I've never had a tree. Ever. In the States, I mean. Usually I am in Cape Town for Christmas. Our six foot tree now presides over the cat's water and food bowls. It twinkles with lights and fragile red and gold and silver globes, and actual tinsel.

It made everything better. Brought to me by the man who dreads Christmas more than a hole in the head.

Sunday, December 16, 2012

Rising above it all

Algerian Sahara. Photo: Vincent Mounier

Click the link for a stunning series of aerial images of the Sahara Desert from the Frenchman. Later, I'll post mine.

Our flight in daylight down Africa, from Amsterdam to Cape Town, was unforgettably beautiful. The level of detail and number of topographical mysteries visible in the ancient landscape kept our noses glued to the windows.
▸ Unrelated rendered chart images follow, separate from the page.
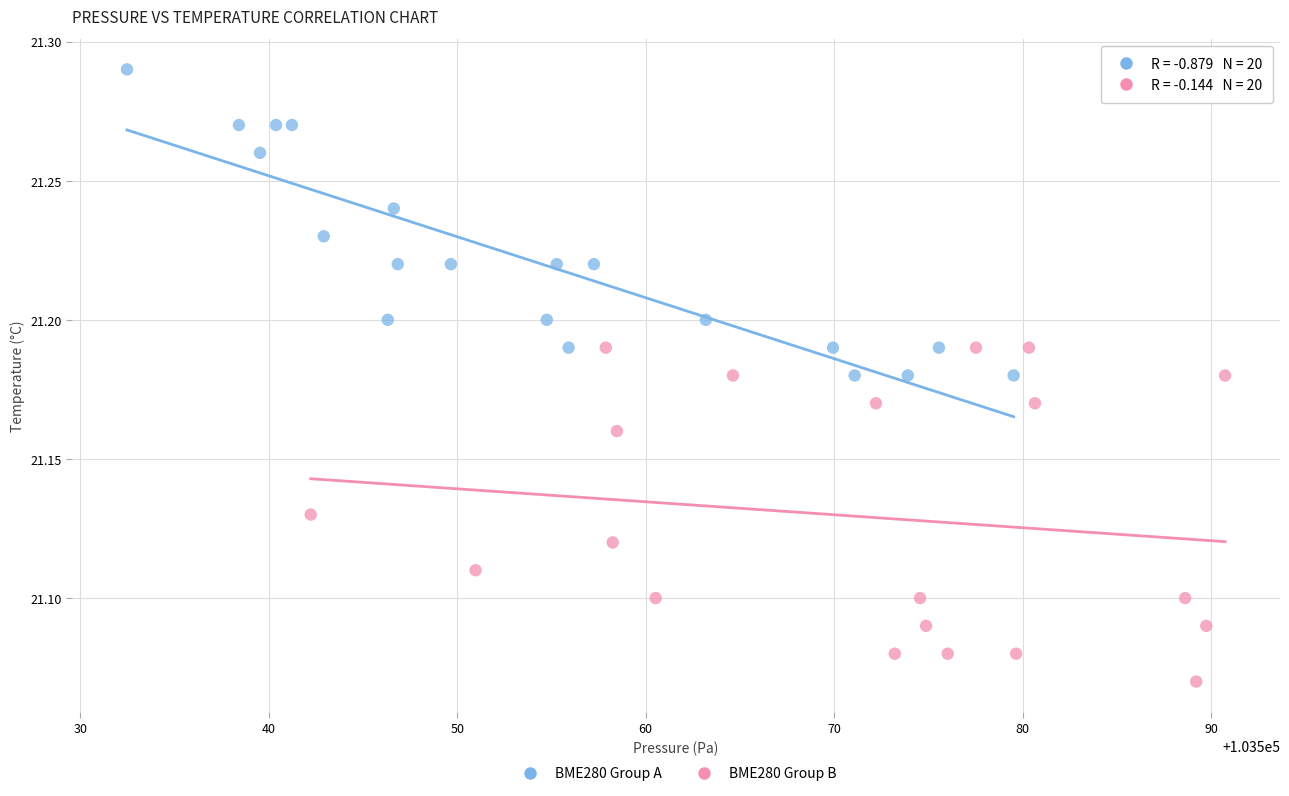

Which series contains the lowest Y value?

BME280 Group B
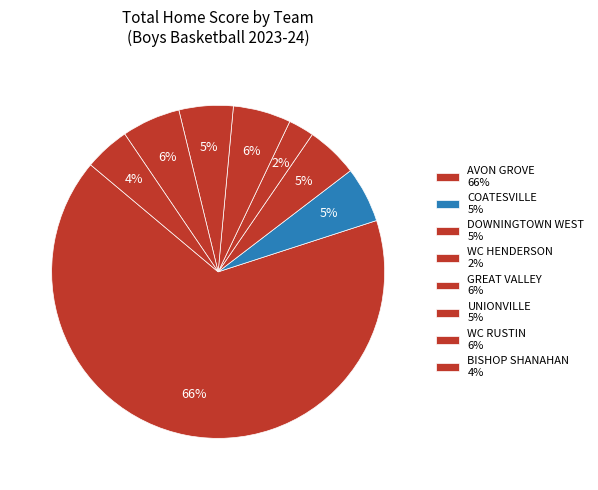

Count the number of slices in the pie.

8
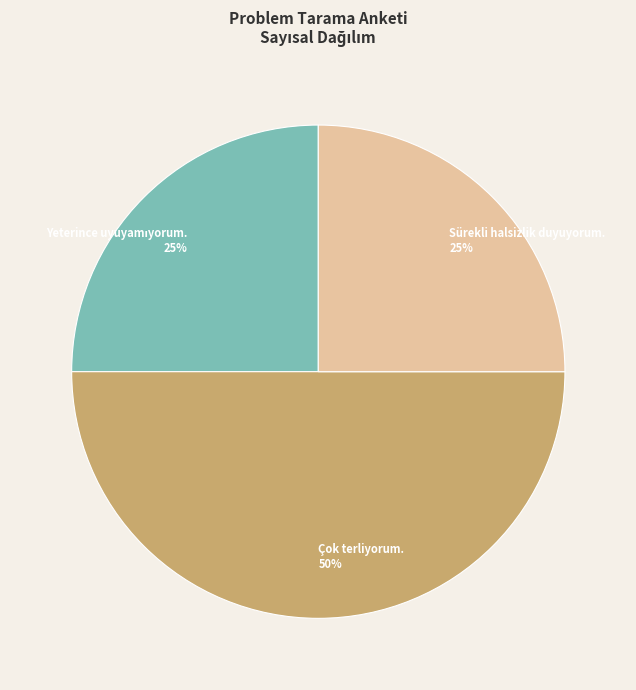

Between Sürekli halsizlik duyuyorum. and Çok terliyorum., which is larger?

Çok terliyorum.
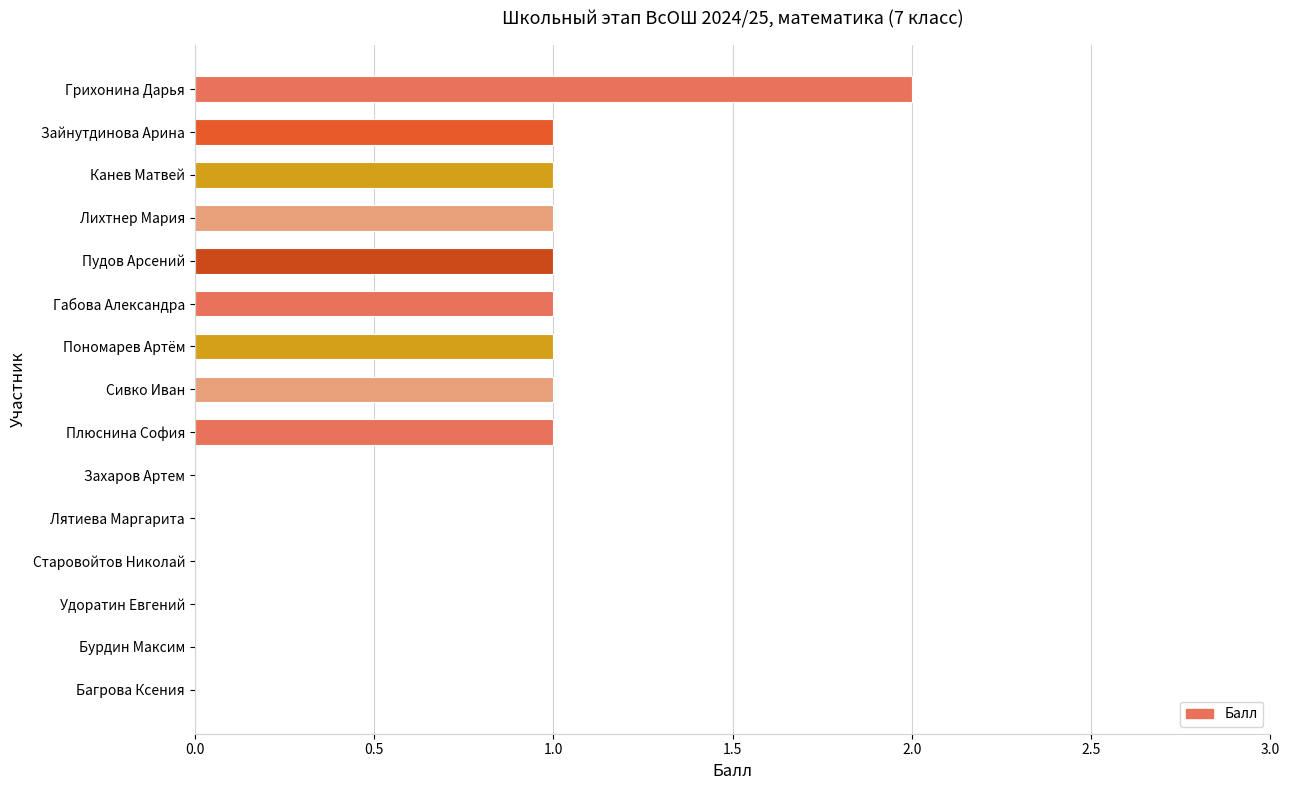

What is the greatest value displayed?

2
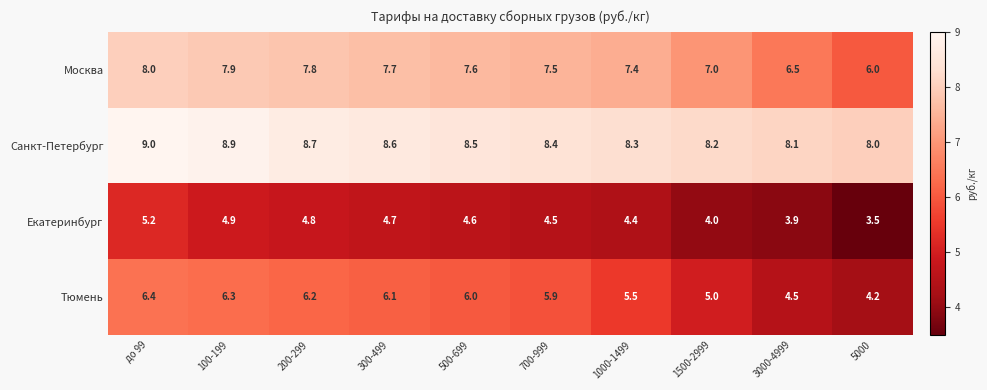

What is the sum of all Санкт-Петербург values?

84.7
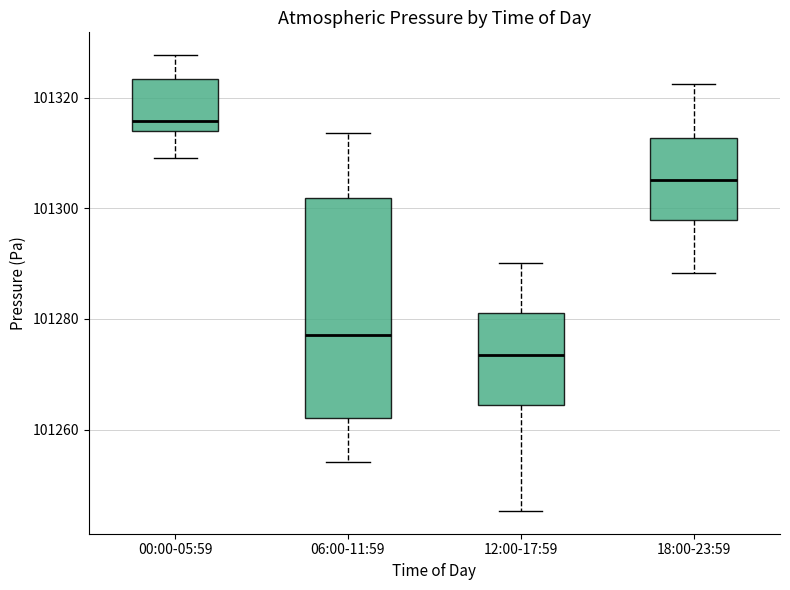

Where is the upper edge of the box for 00:00-05:59 on the y-axis? The values are not printed on the chart, so give them approximately, as read against the axis.

101324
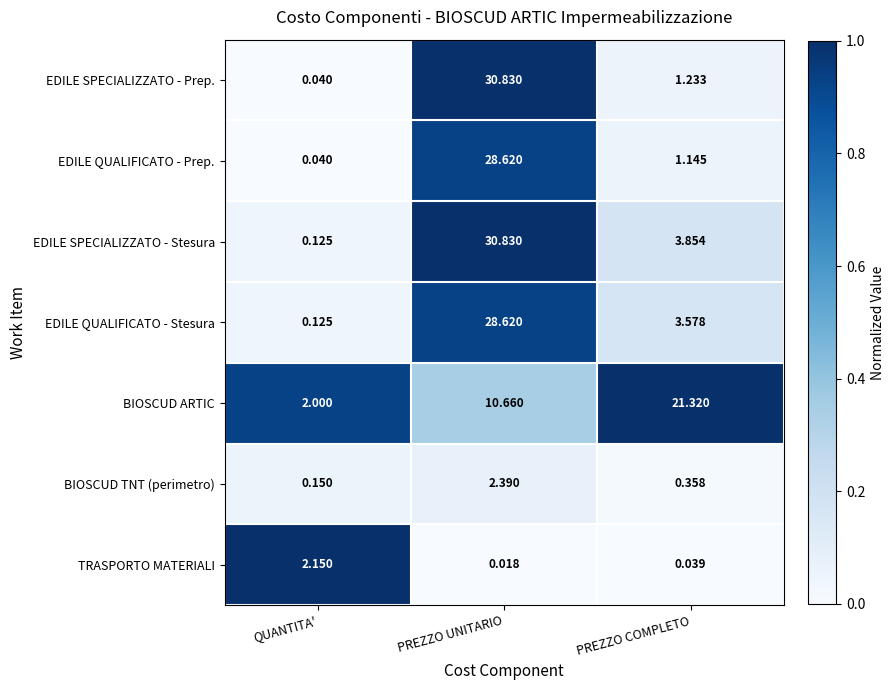

At which category is the sum across all series the highest?

PREZZO UNITARIO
What is even more remarkable is that he later found the locations on Google Earth. A massive crater was identified, where a meteor had impacted this planet 100,000 years ago. A sci-fi earth works was revealed to be a uranium mine in Niger.

Mysterious parallel lines and the isolated settlements I photographed still await explanation.

Sunday, November 11, 2012

Dislocation


Vince's office building is across the water, a giant nesting amongst the other Lower Manhattan giants, and it is still crippled by the flooding of its electrical innards by the salty storm surge of 14 days ago, that would have put the spot where he is standing to take this photo, quite underwater.

Consequently, his whole company has been relocated to temporary digs in Midtown, where their complicated system of telephone and computer interfaces cannot be replicated - the sophistication of before replaced by constant stress and furious activity. The people in charge of organizing the changes have aged, he says, by ten years. The website, the surface, works perfectly. 

No one calling or emailing realizes that nothing is as before. But beneath that surface everyone is scurrying like ants in response to a pungent stream of gas poured into their nest, keeping one ant eye on the small and curious child approaching with lit match.